Finding themselves on the same side of the barricades, Moscow and Ankara are likely to seek to align positions on thorny regional issues and strengthen ties, but that doesn’t mean each won’t accuse the other of stabbing them in the back.
Erdogan made several decisions this summer that will likely antagonize the Kremlin. During Ukrainian President Volodymyr Zelensky’s visit to Istanbul in July, the Turkish leader said Ukraine “deserves” to join NATO. Erdogan also handed over to Kiev the five commanders of the Ukrainian Azov Regiment, who were in Turkey under the terms of the Russia-Ukraine prisoner swap.
At the time, the Kremlin was distracted by the onset of the Ukrainian counter-offensive and the revolt by the Wagner mercenary group and had to content itself with verbal opposition formally made by senior officials. Russia’s only serious response was to withdraw from the Black Sea Grain Agreement, despite Turkish efforts to negotiate an extension, including the personal intervention of President Erdogan.

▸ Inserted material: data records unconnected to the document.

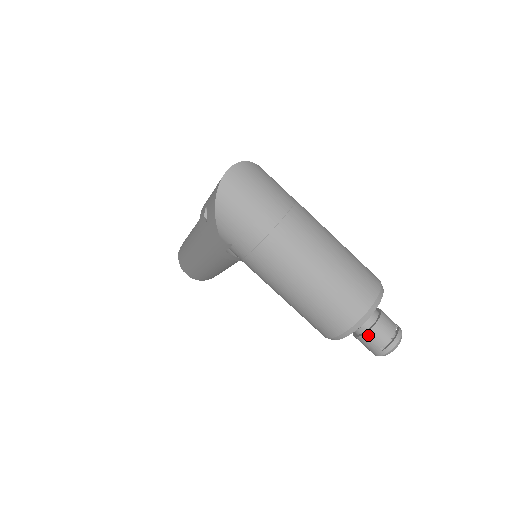
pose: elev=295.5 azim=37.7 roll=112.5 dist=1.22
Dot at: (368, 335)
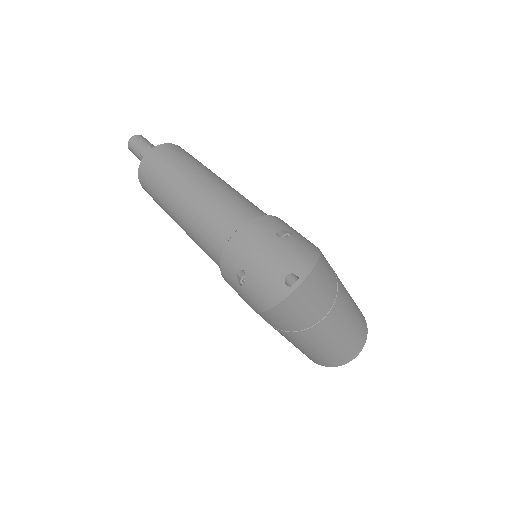
Dot at: occluded
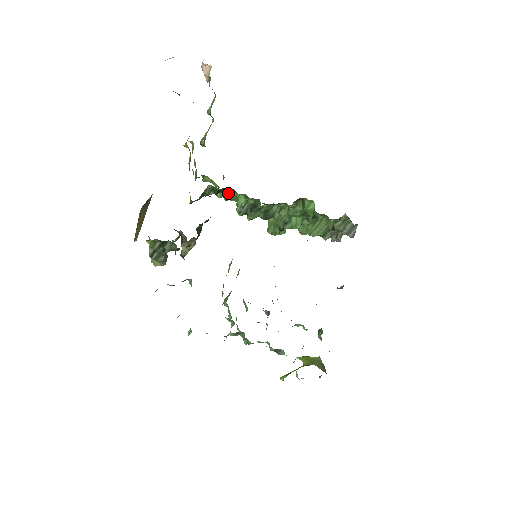
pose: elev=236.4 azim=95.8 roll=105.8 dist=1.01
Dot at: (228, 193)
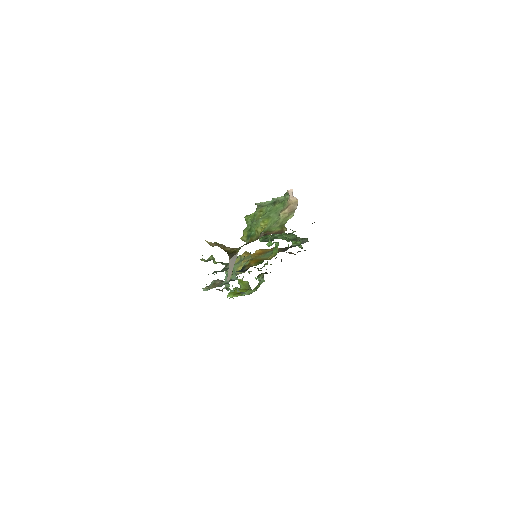
Dot at: (263, 237)
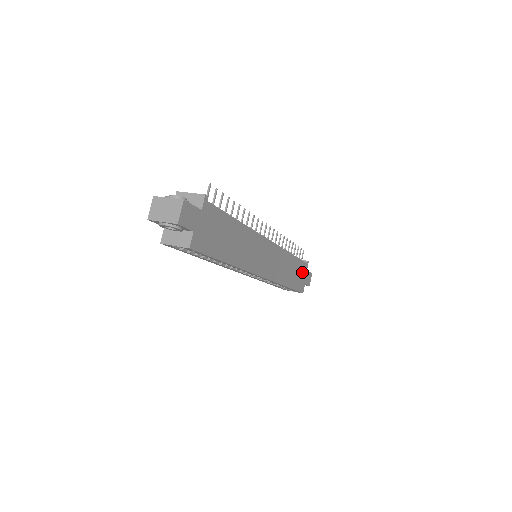
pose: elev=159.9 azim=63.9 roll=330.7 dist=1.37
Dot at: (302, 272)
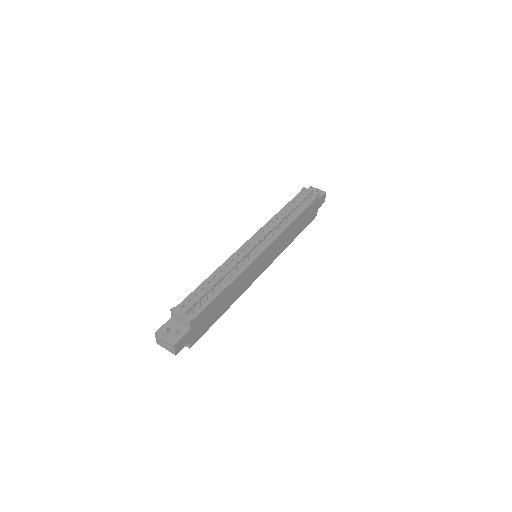
Dot at: (312, 209)
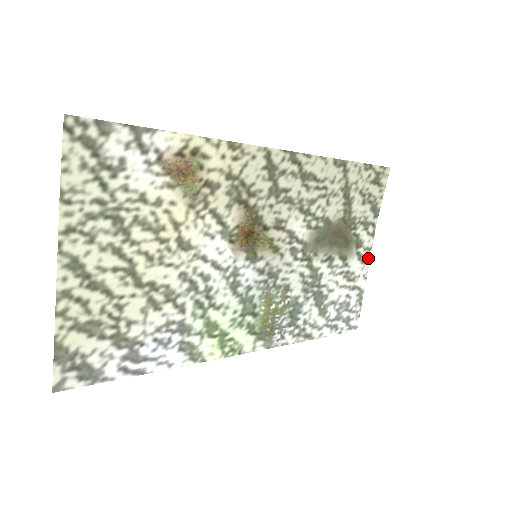
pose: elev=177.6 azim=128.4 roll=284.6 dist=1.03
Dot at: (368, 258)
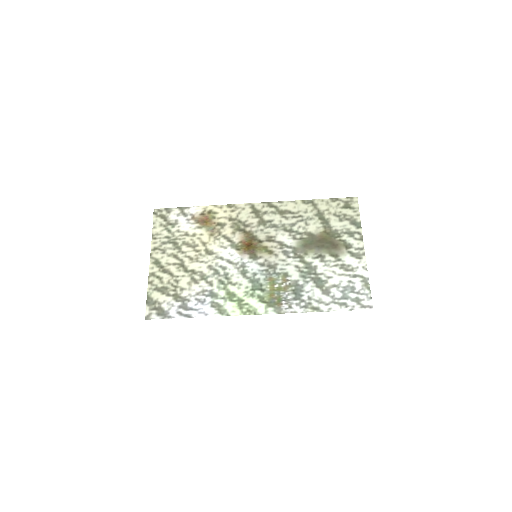
Dot at: (363, 255)
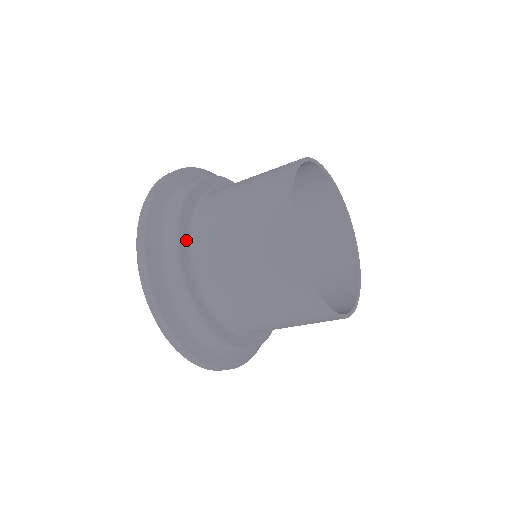
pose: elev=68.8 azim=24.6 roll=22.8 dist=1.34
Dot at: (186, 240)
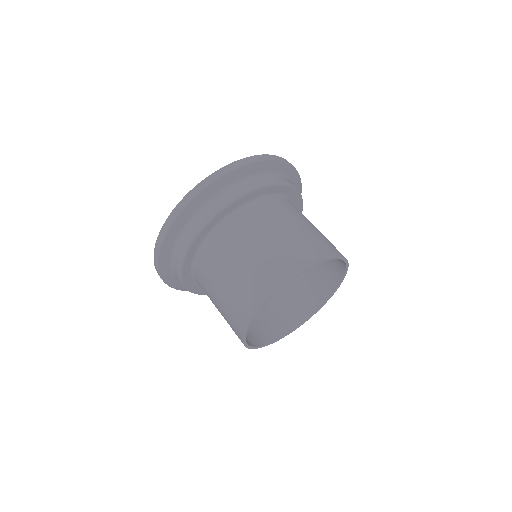
Dot at: (223, 216)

Ankara understood that Moscow was in a weak position, but Erdogan was merely testing Moscow’s red lines. He was not seeking to radically worsen bilateral relations. Erdogan agreed to travel to the Russian Black Sea resort of Sochi on September 4 to meet with Russian President Vladimir Putin, even though his original plans did not materialize. plan The trip was for Putin to Turkey. Despite hopes, the meeting did not revive the grain agreement or produce any real significant results. Its main achievement was to show the world that relations between Moscow and Ankara were on good terms.
Economic data is a vivid testament to the friendly relations between the two countries: trade between Russia and Turkey is set to grow by more than 80 percent to $62 billion in 2022, making Russia Turkey’s largest source of imports. This year’s figure is expected to be even higher.
However, foreign policy remains a constant challenge due to persistent disagreements over Syria, Libya, and the disputed region of Nagorno-Karabakh in the South Caucasus. Still, Russia and Turkey have avoided open conflict in recent years. Currently, the conflict between Israel and Palestine is intensifying, and both countries are on the same side. This is something not seen on other major international issues, and many expect relations between the two countries to improve rapidly.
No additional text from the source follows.